START Provided data

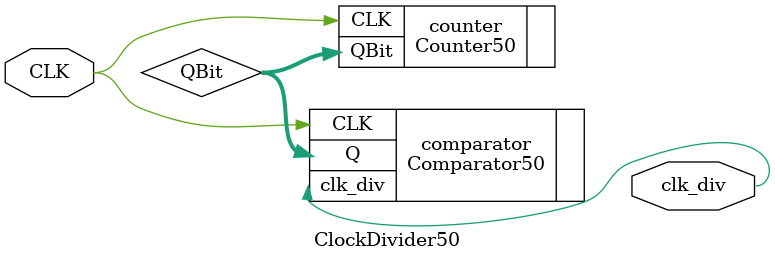
<source format=v>
`timescale 1ns / 1ps


module ClockDivider50(
    input CLK,
    output clk_div
    );
wire [5:0] QBit;

// Counts to 50
Counter50 counter(
    .CLK(CLK),
    .QBit( {QBit[5], QBit[4], QBit[3], QBit[2], QBit[1], QBit[0]} )
);

// Checks to see if 50 is reached and sends out clk_div output based on the current count
Comparator50 comparator(
    .Q( {QBit[5], QBit[4], QBit[3], QBit[2], QBit[1], QBit[0]} ),
    .CLK(CLK),
    .clk_div (clk_div)
);

endmodule
</source>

END Provided data

## Exercise aim
Return every line from the entries above that includes the word "QBit".

## Reply
wire [5:0] QBit;
    .QBit( {QBit[5], QBit[4], QBit[3], QBit[2], QBit[1], QBit[0]} )
    .Q( {QBit[5], QBit[4], QBit[3], QBit[2], QBit[1], QBit[0]} ),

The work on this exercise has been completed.